Ein Wort noch zu dem in der Tat zu lösenden Problem Interimsoper. Nachdem den Bürger(inne)n mit Stuttgart 21 schon große Teile des Mittleren Schlossgartens genommen wurden, ist eine weitere Großbaustelle im Oberen Schlossgarten durch Überbauung des Eckensees nicht zumutbar; zumal dadurch auch das Stadtklima weiter negativ beeinflusst würde. Wir bitten Sie, diese Überlegung fallenzulassen. Sie werden hier auf unseren entschiedenen Widerstand treffen.

Bei einem Verzicht auf Stuttgart 21 böte das Baufeld des Tiefbahnhofs sehr kurzfristig sehr gute Möglichkeiten für eine Interimslösung. Dies kann Teil des Umstiegskonzepts sein, mit dem wir sozusagen einen sanften Ausstieg aus Stuttgart 21 durch Umnutzung des baulichen Status quo vorschlagen. Umstieg21 ist unser Aufbruch Stuttgart.

Es hinterlässt einen zweifelhaften Eindruck, wenn offensichtlich die Dethematisierung von Stuttgart 21 Ihnen die Türen geöffnet hat bei den Spitzen der Politik in Stadt und Land und in den Medien. Wie sonst lässt sich die ungewöhnliche versammlungsrechtliche Großzügigkeit der Stadt und die freundliche Kooperation von Landeskultureinrichtungen und stadteigenen SSB erklären?

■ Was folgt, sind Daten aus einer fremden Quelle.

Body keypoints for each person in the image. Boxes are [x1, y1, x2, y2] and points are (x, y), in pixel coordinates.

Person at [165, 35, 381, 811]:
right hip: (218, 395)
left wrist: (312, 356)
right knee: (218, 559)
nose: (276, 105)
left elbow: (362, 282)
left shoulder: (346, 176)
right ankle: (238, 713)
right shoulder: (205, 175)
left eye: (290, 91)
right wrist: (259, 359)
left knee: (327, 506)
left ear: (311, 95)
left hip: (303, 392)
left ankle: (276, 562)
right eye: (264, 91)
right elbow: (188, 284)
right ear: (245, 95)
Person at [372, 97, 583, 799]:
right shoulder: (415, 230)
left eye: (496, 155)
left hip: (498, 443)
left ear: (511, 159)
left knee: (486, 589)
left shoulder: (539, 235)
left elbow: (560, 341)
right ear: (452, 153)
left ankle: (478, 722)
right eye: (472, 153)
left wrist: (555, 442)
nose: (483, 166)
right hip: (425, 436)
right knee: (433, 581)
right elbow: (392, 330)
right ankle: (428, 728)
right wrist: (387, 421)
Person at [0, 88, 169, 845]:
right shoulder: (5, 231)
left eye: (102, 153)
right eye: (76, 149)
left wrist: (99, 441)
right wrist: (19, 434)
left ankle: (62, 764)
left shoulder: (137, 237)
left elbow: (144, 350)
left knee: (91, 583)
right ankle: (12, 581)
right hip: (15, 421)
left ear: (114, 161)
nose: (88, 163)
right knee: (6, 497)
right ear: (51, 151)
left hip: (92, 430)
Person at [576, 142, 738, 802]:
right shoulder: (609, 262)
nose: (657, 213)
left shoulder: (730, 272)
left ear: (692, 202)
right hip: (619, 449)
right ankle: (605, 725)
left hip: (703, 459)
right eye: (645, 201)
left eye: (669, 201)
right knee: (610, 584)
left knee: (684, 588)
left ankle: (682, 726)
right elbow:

Der gute Ruf der Stuttgarter Hochkultur resultierte auch immer aus ihrer kritischen Distanz zu „den Mächtigen“. Dies sollte so bleiben!

Gewiss, Streit kann lähmen. Aber eine gute und ehrliche Streitkultur kann auch Probleme lösen. Hierzu könnte Aufbruch Stuttgart viel beitragen.

Wir laden Sie daher herzlich ein zu einer öffentlichen Diskussion im Rathaus oder gern auch in der Oper zur Frage: „Ist das möglich: Aufbruch Stuttgart mit Stuttgart 21?“ und wollen hierzu gern in den nächsten Tagen Kontakt zu Ihnen aufnehmen.